Since the 21st Sept. I get the following messages from my daily ClamAV scan:
/usr/share/logstash/vendor/bundle/jruby/2.3.0/gems/rubyzip-1.2.2/test/data/path_traversal/tuzovakaoff/symlink.zip: Sanesecurity.Malware.27384.ZipHeur.ZipSlip.UNOFFICIAL FOUND
/usr/share/logstash/vendor/bundle/jruby/2.3.0/gems/rubyzip-1.2.2/test/data/path_traversal/relative1.zip: Sanesecurity.Malware.27384.ZipHeur.ZipSlip.UNOFFICIAL FOUND
/usr/share/logstash/vendor/bundle/jruby/2.3.0/gems/rubyzip-1.2.2/test/data/path_traversal/jwilk/relative2.zip: Sanesecurity.Malware.27384.ZipHeur.ZipSlip.UNOFFICIAL FOUND
This is because the Sanesecurity signature base gets those three files as vulnerable to a known risk.

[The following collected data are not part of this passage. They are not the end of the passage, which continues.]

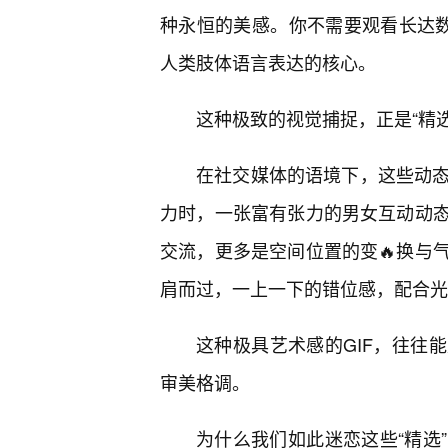
种永恒的美感。你不需要观看长达数
人类肢体语言表达的核心。
这种极致的视觉捕捉，正是“精选
在社交媒体的语境下，这些动态
力时，一张富有张力的男女互动动
交流，更多是空间位置的变🔥换与
肩而过，一上一下的错位感，配合光
这种极具艺术感的GIF，往往
审美格调。
为什么我们如此迷恋这些“精选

Joining in on the request to exclude test_files from gemspec. as can be seen on rubygems/rubygems#735 many packages are removing this as it is not needed anymore.
For me specifically due to malware scanning of packages before admitting to network, the file zipWithEncryption.zip causes a silly alert as the 3rd party system can not scan it. Removing the tests (which are not needed anymore) will solve the issue, and lighten the gem.